Im lokalen Netz lässt sich das FSG-3 als Windows-Laufwerk per SMB ansprechen oder Daten können per FTP ausgetauscht werden. Auch aus dem Internet kann per FTP auf Daten zugegriffen werden. Zudem dient das FSG laut Freecom als DNS- und Web-Server, der die lokal gespeicherte Firmen-Website auch aus dem Internet zugreifbar macht. Ein Remote-Zugriff per Secure Shell (SSH) ist ebenso möglich wie die Konfiguration per Web-Browser.
Herz des Storage Gateway-3 ist ein Intel-XScale-ARM9-Prozessor mit 266 MHz, der auf 4 MByte Flash-Speicher und 64 MByte SDRAM zugreifen kann. Die mit einem Embedded-Linux versehene Firmware soll sich austauschen lassen. Damit jeder selbst neue Funktionen hinzufügen kann und um der GPL gerecht zu werden, will Freecom eine eigene Website mit den dafür nötigen Inhalten bereitstellen. Die Kühlung des FSG-3 erfolgt über einen temperaturgeregelten Lüfter.
Das Freecom Storage Gateway-3 soll ab Anfang September 2005 erhältlich sein. Die empfohlenen Verkaufspreise liegen bei 329,- Euro (160 GByte), 379,- Euro (250 GByte), 589,- Euro (400 GByte) und 729,- Euro für das 500-GByte-Modell. Mitgeliefert werden zwei Lizenzen der Backup-Software Acronis TrueImage, mit der sich Abbilder der Arbeitsrechner erstellen lassen. Freecom gewährt zwei Jahre Herstellergarantie und unbefristeten Gratis-Support.

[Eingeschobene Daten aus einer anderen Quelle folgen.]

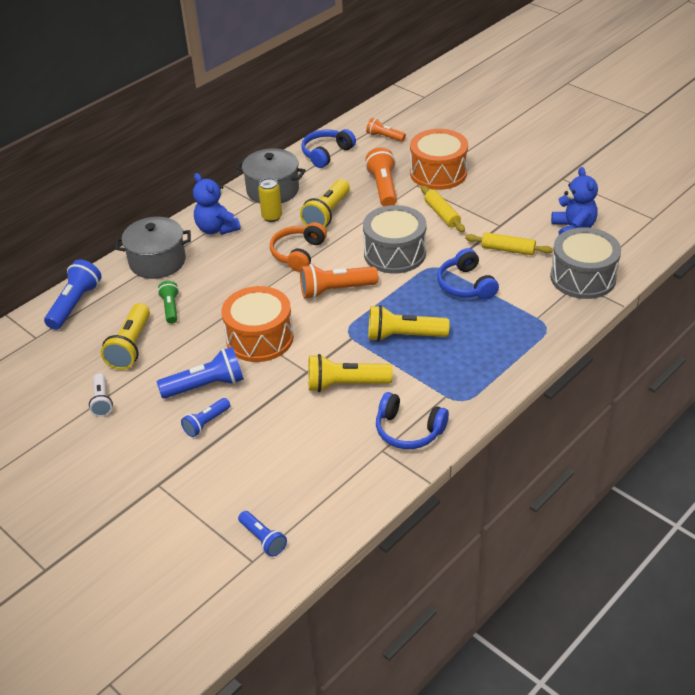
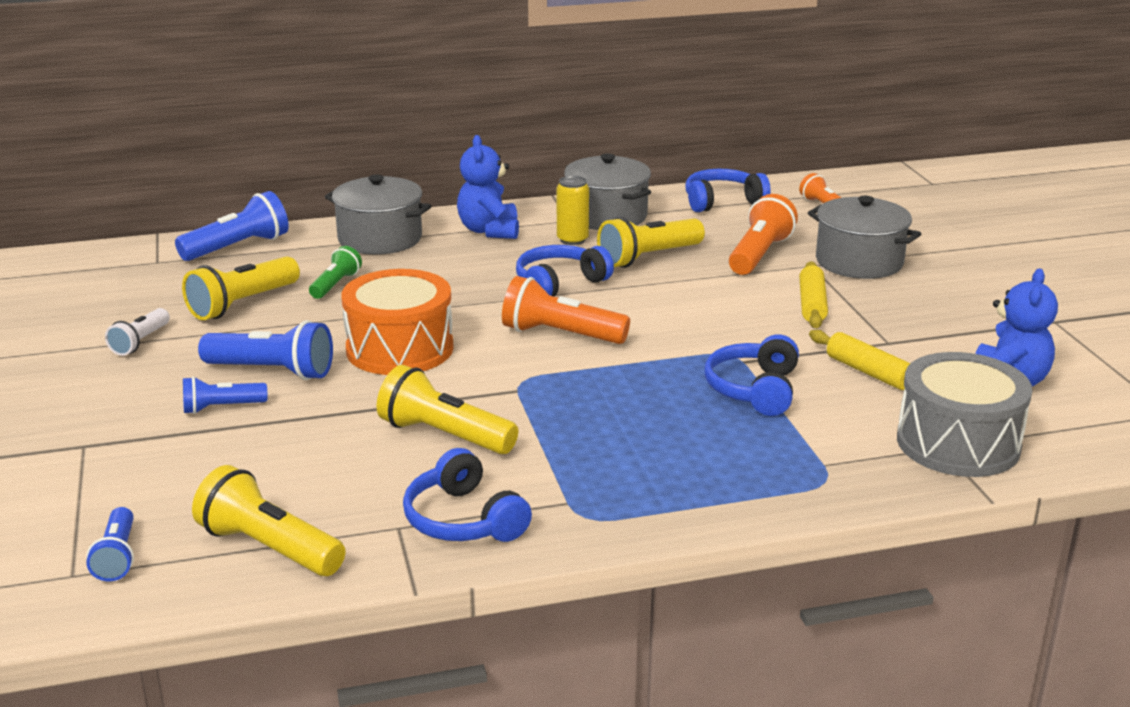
camera: 30 degrees right, 15 degrees down
(298, 253) = (559, 284): orange headphones -> blue headphones
(394, 253) = (691, 324): grey drum -> none
(404, 336) = (592, 413): yellow flashlight -> yellow flashlight (269, 548)
(438, 173) = (859, 262): orange drum -> grey pot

Im Herbst 2005 soll eine erweiterte FSG-Version mit WLAN und Gigabit-Ethernet folgen. Zudem ist ein Firmware-Update geplant, bei dem Daten automatisch per Kabel und auch per WLAN mit Endgeräten synchronisiert werden können. Für das vierte Quartal 2005 plant Freecom das externe S-ATA-Laufwerk FHD-3 S-ATA mit bis zu 500 GByte Speicher, das zur Kapazitätserweiterung auch an das FSG gesteckt werden kann.